IATA: The Collapse Of The British Aviation Industry Will Throw 820,000 People Out On The Street

The unprecedented air transport crisis facing the UK could put more than 820,000 people out of work in all areas of the country's economy and further undermine its recovery from the pandemic, according to an announcement on September 10 by the press service of the International Air Transport Association (IATA).

IATA has called on the UK government to create an emergency plan to save the industry urgently, and in particular, the country's largest airline, British Airways, in the face of an impending unemployment disaster.

According to IATA experts, the damage to the industry is compounded by the government's policy, which introduces quarantine measures that kill the demand for air travel. The organization believes that without immediate action, the UK will fall behind its international partners and soon lose its position as the world's 3rd largest aviation market.

To resume air traffic, IATA proposed significantly easing quarantine measures and presented a plan to create a short-term incentive for demand.

First of all, it is proposed to introduce a passenger testing regime to unblock trips from high-risk countries, revise the threshold level for quarantine, and bring it to the global average. Also, according to the Association's experts, it is necessary to reduce the responsibility of passengers and extend the system of holidays for the air transport sector until restrictions are lifted. And the industry has a chance to recover.

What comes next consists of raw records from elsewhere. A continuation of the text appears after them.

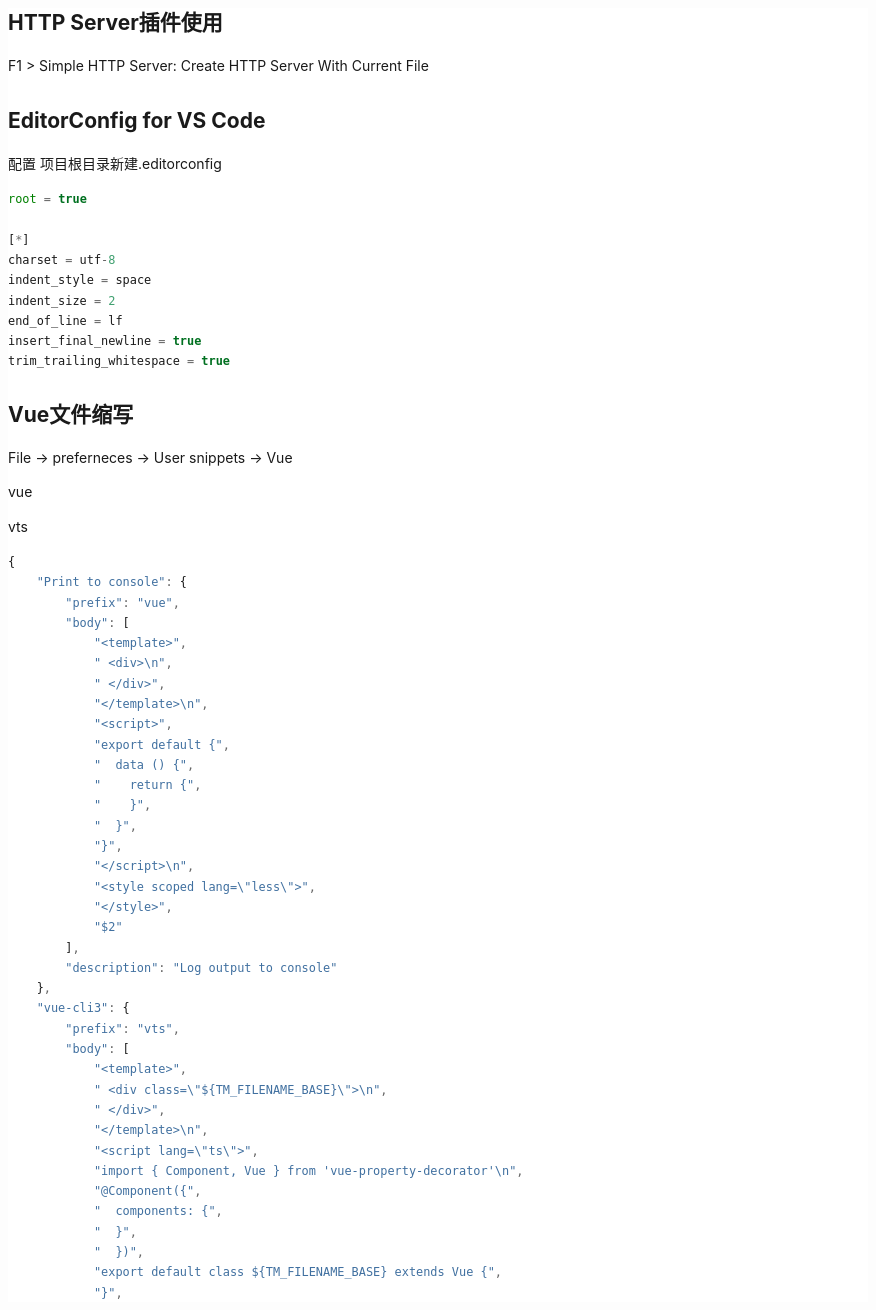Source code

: ## HTTP Server插件使用
F1 > Simple HTTP Server: Create HTTP Server With Current File

## EditorConfig for VS Code
配置
项目根目录新建.editorconfig
```js
root = true

[*]
charset = utf-8
indent_style = space
indent_size = 2
end_of_line = lf
insert_final_newline = true
trim_trailing_whitespace = true
```

## Vue文件缩写

File -> preferneces -> User snippets -> Vue

vue

vts

```js
{
    "Print to console": {
        "prefix": "vue",
        "body": [
            "<template>",
            " <div>\n",
            " </div>",
            "</template>\n",
            "<script>",
            "export default {",
            "  data () {",
            "    return {",
            "    }",
            "  }",
            "}",
            "</script>\n",
            "<style scoped lang=\"less\">",
            "</style>",
            "$2"
        ],
        "description": "Log output to console"
    },
    "vue-cli3": {
        "prefix": "vts",
        "body": [
            "<template>",
            " <div class=\"${TM_FILENAME_BASE}\">\n",
            " </div>",
            "</template>\n",
            "<script lang=\"ts\">",
            "import { Component, Vue } from 'vue-property-decorator'\n",
            "@Component({",
            "  components: {",
            "  }",
            "  })",
            "export default class ${TM_FILENAME_BASE} extends Vue {",
            "}",   
```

“The stop-start-stop closing of the UK to the world is not a successful survival tactic for COVID-19. Without a rescue plan, 820,000 jobs will be vaporized by quarantine and they may never come back. The answer is a COVID-19 testing regime that manages the risk to keep people safe from the virus. And it will avoid apocalyptic unemployment that is sure to devastate society and the economy,” said Alexandre de Juniac, IATA’s Director General and CEO.